"""

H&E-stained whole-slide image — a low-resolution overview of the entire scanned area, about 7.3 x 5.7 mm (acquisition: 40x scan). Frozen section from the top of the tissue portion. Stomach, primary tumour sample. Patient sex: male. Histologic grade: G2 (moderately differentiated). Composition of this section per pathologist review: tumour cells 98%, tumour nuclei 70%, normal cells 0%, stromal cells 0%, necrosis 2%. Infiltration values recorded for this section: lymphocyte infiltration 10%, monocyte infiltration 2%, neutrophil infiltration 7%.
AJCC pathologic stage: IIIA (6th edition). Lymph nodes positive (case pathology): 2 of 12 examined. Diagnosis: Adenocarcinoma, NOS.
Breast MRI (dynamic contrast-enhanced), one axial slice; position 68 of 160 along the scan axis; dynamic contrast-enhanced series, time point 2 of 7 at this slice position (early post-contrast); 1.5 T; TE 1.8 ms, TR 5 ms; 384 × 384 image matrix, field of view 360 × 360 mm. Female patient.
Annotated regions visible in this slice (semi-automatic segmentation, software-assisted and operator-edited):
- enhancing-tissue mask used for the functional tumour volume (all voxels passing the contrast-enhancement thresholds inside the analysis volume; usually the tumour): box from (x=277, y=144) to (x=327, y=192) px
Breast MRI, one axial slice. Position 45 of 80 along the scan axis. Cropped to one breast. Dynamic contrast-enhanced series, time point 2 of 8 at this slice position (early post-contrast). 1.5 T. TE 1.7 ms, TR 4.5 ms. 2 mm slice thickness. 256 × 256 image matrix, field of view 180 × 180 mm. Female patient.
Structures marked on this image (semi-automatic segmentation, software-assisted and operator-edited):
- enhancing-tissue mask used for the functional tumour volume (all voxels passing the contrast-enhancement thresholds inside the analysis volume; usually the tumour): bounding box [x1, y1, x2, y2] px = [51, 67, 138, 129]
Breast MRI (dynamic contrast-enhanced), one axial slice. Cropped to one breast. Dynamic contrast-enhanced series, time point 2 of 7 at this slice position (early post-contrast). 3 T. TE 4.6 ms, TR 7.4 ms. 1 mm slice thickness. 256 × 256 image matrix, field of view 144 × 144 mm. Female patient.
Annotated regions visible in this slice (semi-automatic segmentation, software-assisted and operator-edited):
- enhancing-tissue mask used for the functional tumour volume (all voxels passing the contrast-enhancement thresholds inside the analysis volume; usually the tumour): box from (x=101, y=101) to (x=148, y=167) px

"""

- _Problem_: Restate all the material exactly, word for word.

- _Exercise result_:
H&E-stained whole-slide image — a low-resolution overview of the entire scanned area, about 7.3 x 5.7 mm (acquisition: 40x scan). Frozen section from the top of the tissue portion. Stomach, primary tumour sample. Patient sex: male. Histologic grade: G2 (moderately differentiated). Composition of this section per pathologist review: tumour cells 98%, tumour nuclei 70%, normal cells 0%, stromal cells 0%, necrosis 2%. Infiltration values recorded for this section: lymphocyte infiltration 10%, monocyte infiltration 2%, neutrophil infiltration 7%.
AJCC pathologic stage: IIIA (6th edition). Lymph nodes positive (case pathology): 2 of 12 examined. Diagnosis: Adenocarcinoma, NOS.
Breast MRI (dynamic contrast-enhanced), one axial slice; position 68 of 160 along the scan axis; dynamic contrast-enhanced series, time point 2 of 7 at this slice position (early post-contrast); 1.5 T; TE 1.8 ms, TR 5 ms; 384 × 384 image matrix, field of view 360 × 360 mm. Female patient.
Annotated regions visible in this slice (semi-automatic segmentation, software-assisted and operator-edited):
- enhancing-tissue mask used for the functional tumour volume (all voxels passing the contrast-enhancement thresholds inside the analysis volume; usually the tumour): box from (x=277, y=144) to (x=327, y=192) px
Breast MRI, one axial slice. Position 45 of 80 along the scan axis. Cropped to one breast. Dynamic contrast-enhanced series, time point 2 of 8 at this slice position (early post-contrast). 1.5 T. TE 1.7 ms, TR 4.5 ms. 2 mm slice thickness. 256 × 256 image matrix, field of view 180 × 180 mm. Female patient.
Structures marked on this image (semi-automatic segmentation, software-assisted and operator-edited):
- enhancing-tissue mask used for the functional tumour volume (all voxels passing the contrast-enhancement thresholds inside the analysis volume; usually the tumour): bounding box [x1, y1, x2, y2] px = [51, 67, 138, 129]
Breast MRI (dynamic contrast-enhanced), one axial slice. Cropped to one breast. Dynamic contrast-enhanced series, time point 2 of 7 at this slice position (early post-contrast). 3 T. TE 4.6 ms, TR 7.4 ms. 1 mm slice thickness. 256 × 256 image matrix, field of view 144 × 144 mm. Female patient.
Annotated regions visible in this slice (semi-automatic segmentation, software-assisted and operator-edited):
- enhancing-tissue mask used for the functional tumour volume (all voxels passing the contrast-enhancement thresholds inside the analysis volume; usually the tumour): box from (x=101, y=101) to (x=148, y=167) px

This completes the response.